Start of Exercise inputs

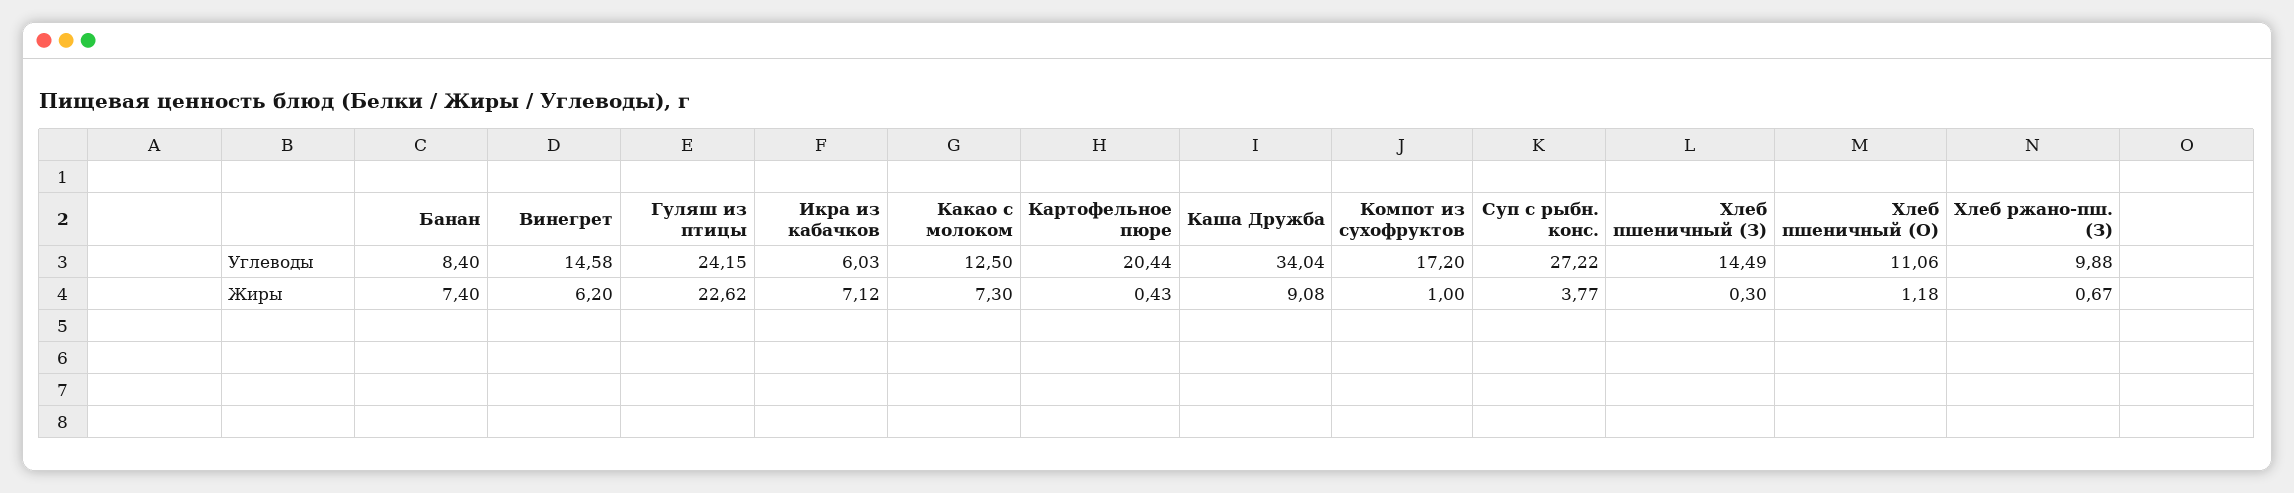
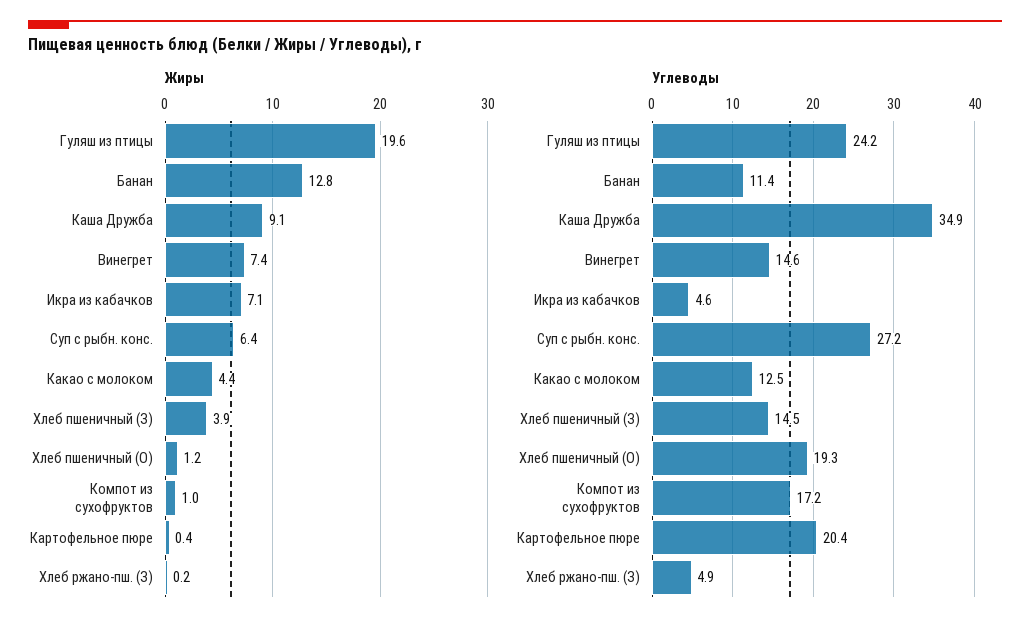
  {
    "Углеводы": {
-     "Банан": 8.4,
+     "Банан": 11.4,
      "Винегрет": 14.58,
      "Гуляш из птицы": 24.15,
-     "Икра из кабачков": 6.03,
+     "Икра из кабачков": 4.6,
      "Какао с молоком": 12.5,
      "Картофельное пюре": 20.44,
-     "Каша Дружба": 34.04,
+     "Каша Дружба": 34.9,
      "Компот из сухофруктов": 17.2,
      "Суп с рыбн. конс.": 27.22,
      "Хлеб пшеничный (З)": 14.49,
-     "Хлеб пшеничный (О)": 11.06,
+     "Хлеб пшеничный (О)": 19.3,
-     "Хлеб ржано-пш. (З)": 9.88
+     "Хлеб ржано-пш. (З)": 4.9
    },
    "Жиры": {
-     "Банан": 7.4,
+     "Банан": 12.8,
-     "Винегрет": 6.2,
+     "Винегрет": 7.4,
-     "Гуляш из птицы": 22.62,
+     "Гуляш из птицы": 19.6,
      "Икра из кабачков": 7.12,
-     "Какао с молоком": 7.3,
+     "Какао с молоком": 4.4,
      "Картофельное пюре": 0.43,
      "Каша Дружба": 9.08,
      "Компот из сухофруктов": 1,
-     "Суп с рыбн. конс.": 3.77,
+     "Суп с рыбн. конс.": 6.4,
-     "Хлеб пшеничный (З)": 0.3,
+     "Хлеб пшеничный (З)": 3.9,
      "Хлеб пшеничный (О)": 1.18,
-     "Хлеб ржано-пш. (З)": 0.67
+     "Хлеб ржано-пш. (З)": 0.2
    }
  }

End of Exercise inputs

### Problem description
Word for word, reproduce all the data, but not the pictures.

### Final answer
  {
    "Углеводы": {
-     "Банан": 8.4,
+     "Банан": 11.4,
      "Винегрет": 14.58,
      "Гуляш из птицы": 24.15,
-     "Икра из кабачков": 6.03,
+     "Икра из кабачков": 4.6,
      "Какао с молоком": 12.5,
      "Картофельное пюре": 20.44,
-     "Каша Дружба": 34.04,
+     "Каша Дружба": 34.9,
      "Компот из сухофруктов": 17.2,
      "Суп с рыбн. конс.": 27.22,
      "Хлеб пшеничный (З)": 14.49,
-     "Хлеб пшеничный (О)": 11.06,
+     "Хлеб пшеничный (О)": 19.3,
-     "Хлеб ржано-пш. (З)": 9.88
+     "Хлеб ржано-пш. (З)": 4.9
    },
    "Жиры": {
-     "Банан": 7.4,
+     "Банан": 12.8,
-     "Винегрет": 6.2,
+     "Винегрет": 7.4,
-     "Гуляш из птицы": 22.62,
+     "Гуляш из птицы": 19.6,
      "Икра из кабачков": 7.12,
-     "Какао с молоком": 7.3,
+     "Какао с молоком": 4.4,
      "Картофельное пюре": 0.43,
      "Каша Дружба": 9.08,
      "Компот из сухофруктов": 1,
-     "Суп с рыбн. конс.": 3.77,
+     "Суп с рыбн. конс.": 6.4,
-     "Хлеб пшеничный (З)": 0.3,
+     "Хлеб пшеничный (З)": 3.9,
      "Хлеб пшеничный (О)": 1.18,
-     "Хлеб ржано-пш. (З)": 0.67
+     "Хлеб ржано-пш. (З)": 0.2
    }
  }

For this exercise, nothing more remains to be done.